Italians consume some 360,000 tons of gelato a yearImage: MEC3
February 5, 2011
Italy's artisan gelato tradition is enjoying a worldwide boom and China is the latest country to taste its success.
Business has never been sweeter for those in the artisan gelato sector, which has continued to flourish, in spite of the recent credit crunch.
And one country, in particular, has benefited from the boom - Italy, the world's leading supplier of equipment and ingredients, with annual sales of 3.5 billion euros ($4.8 billion).
Artisanal gelato has always enjoyed success in its home market. Every year, Italians consume some 360,000 tons – almost six kilos per person - thanks largely to afforadable prices.
Healthier, tastier, more natural
While in its native country "gelato" is simply the Italian word for ice cream, outside the country it denotes a product that is freshly made every day and has a creamier texture and much lower fat content than its industrially produced counterpart. Its popularity is now soaring around the world as many consumers view it as a healthier, tastier, more natural alternative.
Sigep, the annual international artisan gelato expo held in the northern Italian seaside town of Rimini, reported a record attendance of more than 100,000 visitors this year. Not only that, almost a fifth of the visitors attending the five-day event were not Italian.
Artisan gelaterias are springing up all over the world, according to Sergio Dondoli, an award-winning ice cream maker and vice-president of the Comitato Gelatieri gelato makers' association. Dondoli, who also has a consulting business, is in big demand.
While foreign interest used to come mainly from Germany, today requests for his services come from all over the world. "Africa, South America, China… everywhere," Dondoli told Deutsche Welle. "It's incredible. It's good for the gelato business."
And while gelaterias outside Italy used to be run by Italian immigrants, the trend is clearly toward more non-Italians opening their own gelato businesses.
The change is also reflected in the number of foreigners interested in learning the tricks of the trade directly from Italian professionals. The Carpigiani Group, a leading manufacturer of gelato-making machinery that runs the 'Gelato University' at its headquarters in Bologna, has experienced a surge in applications due mostly to foreign students whose numbers are up 50 percent.

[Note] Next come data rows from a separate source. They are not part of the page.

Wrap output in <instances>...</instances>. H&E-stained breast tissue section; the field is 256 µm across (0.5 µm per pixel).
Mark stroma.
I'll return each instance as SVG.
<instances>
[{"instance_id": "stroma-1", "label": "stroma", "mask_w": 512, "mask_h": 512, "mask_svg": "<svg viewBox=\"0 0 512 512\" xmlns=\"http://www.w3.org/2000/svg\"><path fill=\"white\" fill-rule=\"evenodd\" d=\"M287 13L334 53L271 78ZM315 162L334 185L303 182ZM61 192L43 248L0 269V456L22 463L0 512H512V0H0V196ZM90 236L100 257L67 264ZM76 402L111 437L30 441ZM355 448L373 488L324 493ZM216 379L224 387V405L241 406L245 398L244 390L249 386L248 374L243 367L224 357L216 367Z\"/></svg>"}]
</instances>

"There is a direct relationship between the economic crisis of a couple of years ago and this huge increase in people subscribing to courses," said CEO Andrea Cocchi. "When you ask them why they are here, they say 'I lost my job so I want a job that no-one can fire me from.'"
Many aspiring professionals come from China, where interest in gelato is growing. Although Italians have a much sweeter palate, they show how to make the basic product, which the Chinese can then adapt to their own recipes – from lychee and green tea to adzuki red bean flavor.

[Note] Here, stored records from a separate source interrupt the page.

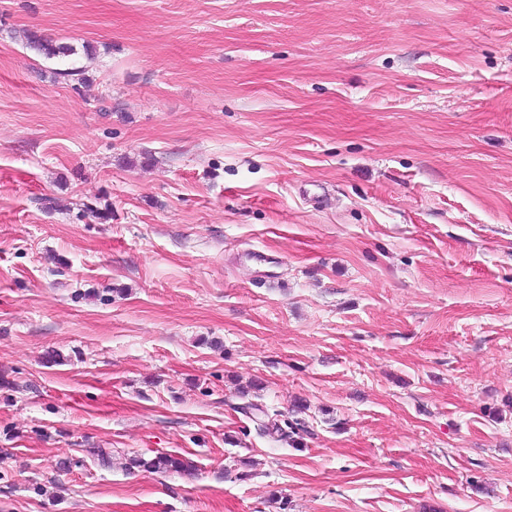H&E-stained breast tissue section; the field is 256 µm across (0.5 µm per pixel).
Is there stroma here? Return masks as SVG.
<instances>
[{
	"instance_id": "stroma-1",
	"label": "stroma",
	"mask_w": 512,
	"mask_h": 512,
	"mask_svg": "<svg viewBox=\"0 0 512 512\" xmlns=\"http://www.w3.org/2000/svg\"><path fill=\"white\" fill-rule=\"evenodd\" d=\"M0 376V512H512V0H0ZM26 45L30 50L47 59L68 57L75 54V49L72 45L57 42L35 31L27 33ZM241 410L245 413H252L262 435L273 441L285 440L297 449L304 446V436L310 434L305 419L300 416L307 410V405L303 402H296L287 414L280 411H273L270 414L267 409L259 407L253 402L245 403L241 406ZM121 462L125 471L141 470L150 473H184L193 469V462L183 456L168 452H155L152 457H145V454H135L123 458Z\"/></svg>"
}]
</instances>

"We want to expand in foreign markets, especially in Asia, because Asia is the future," said Gian Maria Emendatori, director of Mec3, a leading Italian supplier of gelato ingredients and an operator of franchise gelaterias worldwide."They run faster. They want more things. We have become the old continent here."
Asia is a particularly important market for the Italian gelato industry, Emendatori told Deutsche Welle, because the region "is hungry for foods, for new products, especially desserts" and because it has "a huge culture for savoury food but not dessert."
As well as supplying restaurants and hotels, more than 60 Mec3 franchise gelaterias will open in China this year, following the opening of an office in Shanghai. "China's not the fastest growing market for gelato," Emendatori said, "but the fastest growing in terms of increase because five years ago there was nothing."
Carpigiani also sees huge potential in China. Like Mec3, the company has opened a Shanghai office where today it offers courses to Chinese entrepreneurs who want to open their own gelaterias. "We try to let them understand what gelato is, what type of business they can have, and slowly – step by step – we are seeing some customers," Cocchi said. "It is still a small market but with a huge potential."
Ironically, ice cream is believed to have orginated in ancient China, where it was served its emperors, and was later introduced to Italy by Marco Polo on return from a visit to China.